Senior Infrastructure Monitoring Engineer
About the Role:
We are seeking an experienced and detail-oriented Senior Infrastructure Monitoring Engineer to join our growing MSP team. In this client-facing role, you will be responsible for managing infrastructure monitoring, backup systems, and remote management tools across a diverse client base. You’ll play a critical role in keeping systems stable, secure, and backed up — delivering proactive support and technical leadership across a range of technologies.
Key Responsibilities:
* Oversee monitoring and alerting infrastructure across multiple client environments, ensuring alerts are efficiently triaged and addressed via ticketing systems
* Administer and support backup and disaster recovery solutions including Acronis, Datto, and Azure Backup, with regular validation and recovery testing.
* Configure, maintain, and optimize Remote Monitoring and Management (RMM) tools ConnectWise Asio including scripting, alert policies, patch management, and automation workflows.
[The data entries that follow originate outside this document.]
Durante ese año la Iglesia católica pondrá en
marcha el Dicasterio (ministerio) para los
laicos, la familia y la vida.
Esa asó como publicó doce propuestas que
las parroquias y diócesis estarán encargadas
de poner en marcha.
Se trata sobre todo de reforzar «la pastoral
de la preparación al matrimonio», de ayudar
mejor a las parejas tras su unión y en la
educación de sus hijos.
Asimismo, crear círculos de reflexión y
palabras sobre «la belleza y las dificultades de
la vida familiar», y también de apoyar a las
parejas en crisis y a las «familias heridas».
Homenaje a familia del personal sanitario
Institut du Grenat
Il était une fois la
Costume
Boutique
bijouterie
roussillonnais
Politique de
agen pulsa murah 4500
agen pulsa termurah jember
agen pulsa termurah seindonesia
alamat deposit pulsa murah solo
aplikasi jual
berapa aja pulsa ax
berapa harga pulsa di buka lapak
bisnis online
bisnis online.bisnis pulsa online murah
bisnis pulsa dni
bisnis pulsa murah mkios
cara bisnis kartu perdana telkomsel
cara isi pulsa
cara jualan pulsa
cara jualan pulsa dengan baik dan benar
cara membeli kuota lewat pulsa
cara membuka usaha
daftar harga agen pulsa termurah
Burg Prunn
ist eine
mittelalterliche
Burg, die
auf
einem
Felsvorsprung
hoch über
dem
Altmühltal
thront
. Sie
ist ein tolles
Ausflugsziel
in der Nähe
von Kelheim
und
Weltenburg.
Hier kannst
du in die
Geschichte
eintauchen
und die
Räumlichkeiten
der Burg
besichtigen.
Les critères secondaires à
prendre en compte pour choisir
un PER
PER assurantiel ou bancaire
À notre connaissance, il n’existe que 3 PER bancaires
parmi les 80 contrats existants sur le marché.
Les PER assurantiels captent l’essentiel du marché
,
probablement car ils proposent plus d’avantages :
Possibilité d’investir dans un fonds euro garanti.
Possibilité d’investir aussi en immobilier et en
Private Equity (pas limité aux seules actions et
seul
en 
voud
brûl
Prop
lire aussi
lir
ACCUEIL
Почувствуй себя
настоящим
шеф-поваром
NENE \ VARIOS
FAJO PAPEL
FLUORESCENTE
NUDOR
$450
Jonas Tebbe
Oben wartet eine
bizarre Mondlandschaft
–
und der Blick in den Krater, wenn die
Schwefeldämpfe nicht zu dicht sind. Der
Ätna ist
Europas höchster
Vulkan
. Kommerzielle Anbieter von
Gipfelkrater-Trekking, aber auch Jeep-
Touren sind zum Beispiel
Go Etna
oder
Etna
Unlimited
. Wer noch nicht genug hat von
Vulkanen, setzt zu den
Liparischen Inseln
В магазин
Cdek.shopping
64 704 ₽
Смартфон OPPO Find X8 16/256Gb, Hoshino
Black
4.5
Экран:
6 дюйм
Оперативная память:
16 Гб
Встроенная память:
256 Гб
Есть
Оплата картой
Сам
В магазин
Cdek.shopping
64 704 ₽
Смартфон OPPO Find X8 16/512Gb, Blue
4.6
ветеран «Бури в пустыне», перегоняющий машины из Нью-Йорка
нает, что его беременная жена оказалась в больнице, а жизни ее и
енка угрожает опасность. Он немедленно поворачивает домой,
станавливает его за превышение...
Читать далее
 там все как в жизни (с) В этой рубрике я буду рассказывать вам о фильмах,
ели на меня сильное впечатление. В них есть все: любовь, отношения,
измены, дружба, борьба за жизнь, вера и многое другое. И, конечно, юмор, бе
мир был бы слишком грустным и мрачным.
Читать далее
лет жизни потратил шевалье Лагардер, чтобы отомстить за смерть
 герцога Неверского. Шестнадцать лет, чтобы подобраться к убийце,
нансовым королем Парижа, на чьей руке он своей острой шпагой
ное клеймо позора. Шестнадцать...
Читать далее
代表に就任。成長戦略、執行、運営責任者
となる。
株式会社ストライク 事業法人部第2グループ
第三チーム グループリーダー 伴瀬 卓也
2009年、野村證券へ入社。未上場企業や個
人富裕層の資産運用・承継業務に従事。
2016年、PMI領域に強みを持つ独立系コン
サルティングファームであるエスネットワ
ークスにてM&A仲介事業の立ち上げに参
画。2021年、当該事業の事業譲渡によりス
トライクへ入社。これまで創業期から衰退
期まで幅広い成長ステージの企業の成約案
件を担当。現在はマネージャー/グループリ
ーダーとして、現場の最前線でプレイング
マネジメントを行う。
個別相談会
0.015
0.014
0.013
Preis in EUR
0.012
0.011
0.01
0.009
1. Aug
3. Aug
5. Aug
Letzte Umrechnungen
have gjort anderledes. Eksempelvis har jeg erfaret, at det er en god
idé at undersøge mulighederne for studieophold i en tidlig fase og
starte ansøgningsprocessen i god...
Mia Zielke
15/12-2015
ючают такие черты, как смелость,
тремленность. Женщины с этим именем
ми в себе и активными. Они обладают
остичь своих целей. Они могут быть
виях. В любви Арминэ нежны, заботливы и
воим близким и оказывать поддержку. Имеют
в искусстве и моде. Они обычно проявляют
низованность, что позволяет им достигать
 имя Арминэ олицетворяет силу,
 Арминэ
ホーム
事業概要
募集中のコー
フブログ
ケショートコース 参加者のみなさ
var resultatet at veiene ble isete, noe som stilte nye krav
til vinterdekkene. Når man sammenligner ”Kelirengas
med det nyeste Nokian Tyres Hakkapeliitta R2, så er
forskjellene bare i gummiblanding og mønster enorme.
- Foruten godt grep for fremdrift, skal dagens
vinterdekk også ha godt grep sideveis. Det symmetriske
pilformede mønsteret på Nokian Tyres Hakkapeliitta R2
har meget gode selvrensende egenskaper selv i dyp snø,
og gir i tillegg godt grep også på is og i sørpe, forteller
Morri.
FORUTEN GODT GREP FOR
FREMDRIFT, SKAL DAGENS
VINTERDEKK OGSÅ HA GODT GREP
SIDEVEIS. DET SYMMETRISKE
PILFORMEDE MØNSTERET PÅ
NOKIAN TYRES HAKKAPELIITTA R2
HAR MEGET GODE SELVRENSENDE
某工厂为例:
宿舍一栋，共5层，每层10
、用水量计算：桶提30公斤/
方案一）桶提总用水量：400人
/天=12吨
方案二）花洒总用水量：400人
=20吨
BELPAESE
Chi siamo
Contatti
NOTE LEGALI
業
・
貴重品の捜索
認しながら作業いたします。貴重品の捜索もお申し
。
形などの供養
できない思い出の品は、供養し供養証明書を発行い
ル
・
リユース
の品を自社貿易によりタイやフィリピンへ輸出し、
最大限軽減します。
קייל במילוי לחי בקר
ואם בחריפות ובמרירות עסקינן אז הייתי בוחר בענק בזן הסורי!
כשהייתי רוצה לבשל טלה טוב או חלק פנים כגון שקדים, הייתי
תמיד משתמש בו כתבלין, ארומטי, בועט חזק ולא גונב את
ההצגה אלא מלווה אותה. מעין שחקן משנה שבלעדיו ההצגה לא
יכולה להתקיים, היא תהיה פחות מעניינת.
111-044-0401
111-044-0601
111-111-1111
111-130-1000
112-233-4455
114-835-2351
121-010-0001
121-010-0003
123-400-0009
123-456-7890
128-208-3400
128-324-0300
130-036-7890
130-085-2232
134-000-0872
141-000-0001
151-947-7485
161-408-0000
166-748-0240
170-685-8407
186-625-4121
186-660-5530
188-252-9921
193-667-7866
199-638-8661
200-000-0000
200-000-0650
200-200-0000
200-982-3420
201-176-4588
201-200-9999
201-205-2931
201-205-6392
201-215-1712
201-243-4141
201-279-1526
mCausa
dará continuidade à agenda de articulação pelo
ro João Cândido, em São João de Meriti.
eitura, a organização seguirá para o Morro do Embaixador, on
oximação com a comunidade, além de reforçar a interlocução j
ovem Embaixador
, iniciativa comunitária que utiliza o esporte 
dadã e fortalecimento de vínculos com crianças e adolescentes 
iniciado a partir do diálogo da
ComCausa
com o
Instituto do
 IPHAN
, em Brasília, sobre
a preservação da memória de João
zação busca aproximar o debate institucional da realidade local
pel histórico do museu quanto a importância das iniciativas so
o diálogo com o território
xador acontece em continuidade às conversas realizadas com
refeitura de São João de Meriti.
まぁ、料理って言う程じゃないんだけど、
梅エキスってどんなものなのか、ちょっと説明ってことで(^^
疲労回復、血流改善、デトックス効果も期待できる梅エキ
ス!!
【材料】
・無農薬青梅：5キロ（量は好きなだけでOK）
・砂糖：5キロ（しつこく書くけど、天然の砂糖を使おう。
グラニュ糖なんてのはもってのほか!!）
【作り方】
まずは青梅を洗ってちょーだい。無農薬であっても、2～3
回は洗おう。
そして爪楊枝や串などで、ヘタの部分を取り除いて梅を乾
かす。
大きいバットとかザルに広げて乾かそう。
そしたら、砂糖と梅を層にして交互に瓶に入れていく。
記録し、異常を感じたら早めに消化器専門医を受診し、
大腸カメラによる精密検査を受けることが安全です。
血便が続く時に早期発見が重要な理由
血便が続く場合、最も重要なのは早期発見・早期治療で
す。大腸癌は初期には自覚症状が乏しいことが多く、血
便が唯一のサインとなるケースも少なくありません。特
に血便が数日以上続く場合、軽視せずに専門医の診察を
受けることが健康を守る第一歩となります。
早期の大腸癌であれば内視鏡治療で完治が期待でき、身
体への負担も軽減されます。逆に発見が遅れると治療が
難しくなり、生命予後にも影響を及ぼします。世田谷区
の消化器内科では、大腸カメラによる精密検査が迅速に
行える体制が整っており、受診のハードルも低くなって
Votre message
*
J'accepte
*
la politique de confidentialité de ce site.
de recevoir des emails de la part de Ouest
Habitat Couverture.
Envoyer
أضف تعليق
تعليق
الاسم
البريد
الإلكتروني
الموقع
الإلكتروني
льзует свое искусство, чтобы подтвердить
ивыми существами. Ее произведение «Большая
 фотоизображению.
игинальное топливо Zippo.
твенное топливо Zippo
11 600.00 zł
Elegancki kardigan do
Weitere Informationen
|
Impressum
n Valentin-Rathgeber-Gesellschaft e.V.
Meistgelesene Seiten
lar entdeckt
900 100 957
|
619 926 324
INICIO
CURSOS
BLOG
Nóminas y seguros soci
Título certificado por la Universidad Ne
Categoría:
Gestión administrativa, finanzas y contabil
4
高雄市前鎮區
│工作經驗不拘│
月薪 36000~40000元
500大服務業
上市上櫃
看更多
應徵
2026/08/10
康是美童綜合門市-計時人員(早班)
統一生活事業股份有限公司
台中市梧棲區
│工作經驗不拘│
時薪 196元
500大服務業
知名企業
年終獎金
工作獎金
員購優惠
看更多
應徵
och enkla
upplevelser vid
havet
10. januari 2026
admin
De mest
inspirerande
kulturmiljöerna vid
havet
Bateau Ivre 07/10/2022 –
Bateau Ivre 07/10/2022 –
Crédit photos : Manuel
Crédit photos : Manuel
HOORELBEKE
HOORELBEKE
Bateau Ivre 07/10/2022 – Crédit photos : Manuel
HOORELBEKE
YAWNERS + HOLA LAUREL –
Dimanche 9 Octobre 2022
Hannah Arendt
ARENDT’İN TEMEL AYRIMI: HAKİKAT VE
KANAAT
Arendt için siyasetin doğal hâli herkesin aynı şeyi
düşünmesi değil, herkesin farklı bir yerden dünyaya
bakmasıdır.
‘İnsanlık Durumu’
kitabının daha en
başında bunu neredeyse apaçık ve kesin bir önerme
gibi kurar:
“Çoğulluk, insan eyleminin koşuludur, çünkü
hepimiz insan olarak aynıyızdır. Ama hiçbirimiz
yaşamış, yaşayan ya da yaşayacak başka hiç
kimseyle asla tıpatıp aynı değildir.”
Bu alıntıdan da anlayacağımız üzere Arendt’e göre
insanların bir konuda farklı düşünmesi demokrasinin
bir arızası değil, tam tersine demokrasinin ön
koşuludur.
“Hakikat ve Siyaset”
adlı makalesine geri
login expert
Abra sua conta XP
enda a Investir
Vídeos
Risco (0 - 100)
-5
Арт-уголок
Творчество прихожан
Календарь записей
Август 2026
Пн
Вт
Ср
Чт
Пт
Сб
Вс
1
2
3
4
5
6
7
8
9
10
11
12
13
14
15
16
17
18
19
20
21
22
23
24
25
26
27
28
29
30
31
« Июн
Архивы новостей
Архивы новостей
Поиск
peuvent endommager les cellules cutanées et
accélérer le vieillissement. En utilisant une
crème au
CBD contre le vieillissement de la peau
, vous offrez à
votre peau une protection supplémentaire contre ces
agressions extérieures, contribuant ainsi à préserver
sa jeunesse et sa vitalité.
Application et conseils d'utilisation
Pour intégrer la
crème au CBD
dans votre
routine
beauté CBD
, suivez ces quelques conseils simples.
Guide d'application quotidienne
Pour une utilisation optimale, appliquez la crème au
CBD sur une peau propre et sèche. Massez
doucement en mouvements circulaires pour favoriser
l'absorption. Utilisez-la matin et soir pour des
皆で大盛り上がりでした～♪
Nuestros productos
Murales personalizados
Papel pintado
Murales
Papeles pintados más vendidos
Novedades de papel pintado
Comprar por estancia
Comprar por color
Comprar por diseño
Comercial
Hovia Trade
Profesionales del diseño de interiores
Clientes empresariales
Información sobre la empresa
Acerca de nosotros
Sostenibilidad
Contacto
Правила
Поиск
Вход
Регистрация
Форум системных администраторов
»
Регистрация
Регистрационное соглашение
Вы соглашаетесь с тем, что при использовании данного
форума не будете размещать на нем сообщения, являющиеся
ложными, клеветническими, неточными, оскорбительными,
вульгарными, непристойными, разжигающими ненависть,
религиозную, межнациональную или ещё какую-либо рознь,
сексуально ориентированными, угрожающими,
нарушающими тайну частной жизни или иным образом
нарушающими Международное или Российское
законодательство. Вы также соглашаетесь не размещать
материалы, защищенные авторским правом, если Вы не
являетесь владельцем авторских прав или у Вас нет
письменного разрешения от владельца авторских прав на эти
* Tune monitoring platforms to reduce noise and increase issue visibility.
* Analyze logs, metrics, and performance data to proactively identify and remediate infrastructure issues.
* Collaborate closely with the secure networks, service desk, and technical teams for escalations and high-priority incident resolution.
* Build and maintain client-specific dashboards and reports reflecting system health, performance, and backup status.
* Document procedures, standards, and best practices for monitoring, backup, and RMM administration.
* Participate in on-call rotation and assist with after-hours incident response as needed.
Requirements:
* Familiarity with administering and configuring RMM platforms like ConnectWise Automate, N-able, or Kaseya.
* Experience managing monitoring tools in multi-tenant environments.
* Strong hands-on experience with backup solutions Acronis, Datto, and Azure Backup.
* Working knowledge of Windows Server and Linux, cloud platforms (especially Azure), and networking fundamentals.
* Scripting experience (PowerShell, Bash, or Python) for task automation and custom RMM scripting.
* Strong troubleshooting and communication skills, with the ability to balance multiple client environments.
Nice to Haves:
* Experience with PSA tools (e.g., ConnectWise Manage, Autotask).
* Certifications such as Microsoft Azure Administrator, CompTIA Server+/Network+, or vendor-specific RMM certifications.
* Understanding of compliance standards (HIPAA, SOC 2, GDPR) and how they relate to monitoring and backups.